> **PROVIDED PASSAGE**

################

5419.119 (Kapteynborg)
Tuesday, June 27, 2023
9:00 - 10:30


Prof. Ilona Matysiak
Associate Professor
Maria Grzegorzewska University

Stayers or leavers? Spatial (im)mobility patterns of young university graduates living in rural areas in Poland


This article aims to explore the (im)mobility patterns of 92 young university graduates living in ten selected rural municipalities in Poland interviewed within a qualitative study. This is achieved by dividing them into stayers, returnees and newcomers, and looking at their motivations to live in the countryside, plans about their future places of residence, as well as their integration into rural communities where they live by analysing their local socializing practices and community engagement. The results show that in each group, those who plan to stay put outnumber the potential leavers—that is, those who would prefer to live elsewhere. The main motivations to stay include a community and family attachment, as well as an aversion to the city or a lack of interest in an urban lifestyle. Having children, property, and a social life in the village also contribute to staying. The findings indicate, however, that a university education may affect the interviewees’ integration into the community in terms of weakening their relationships with peers without a university degree and shaping their aspirations and preferences, which do not always match those dominating a rural community.

################

> **COLLECTED DATA**
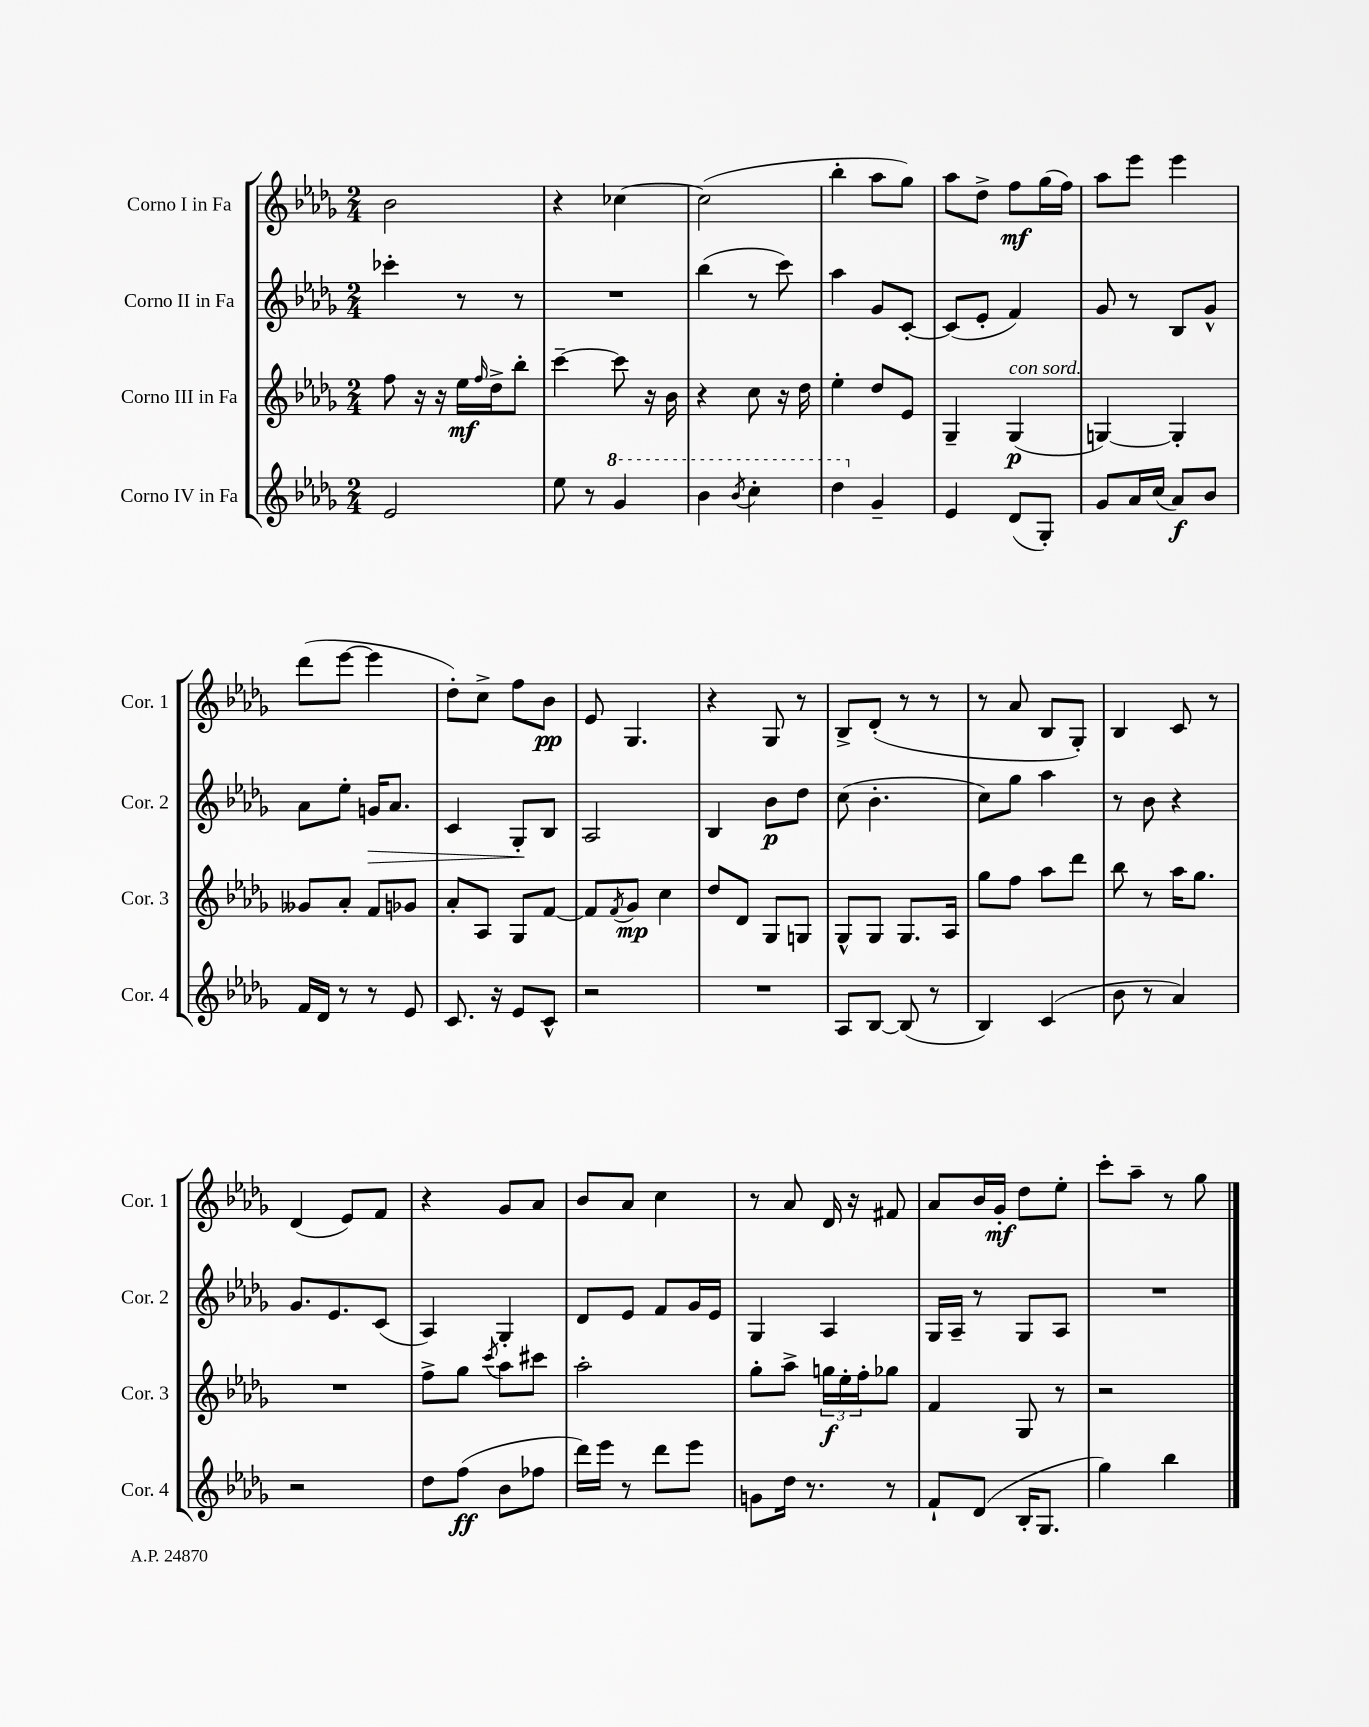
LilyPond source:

################

> **WHAT TO DO**
Condense the paragraph of the abstract on rural graduates in Poland that begins "This article aims to explore" into a shorter version that keeps its main facts. The data above is separate material, unrelated to the abstract.

> **THE ANSWER**
The article studies the (im)mobility of 92 young university graduates in ten rural Polish municipalities, interviewed in a qualitative study. It groups them as stayers, returnees and newcomers and examines their motives for rural living, their residence plans and their integration through local socializing and community engagement. In every group, those planning to stay outnumber potential leavers. Key reasons to stay are attachment to community and family and a dislike of the city or urban life, reinforced by having children, property and a village social life. However, a university education may weaken ties with peers who lack a degree and shape aspirations and preferences that do not always match those of the rural community.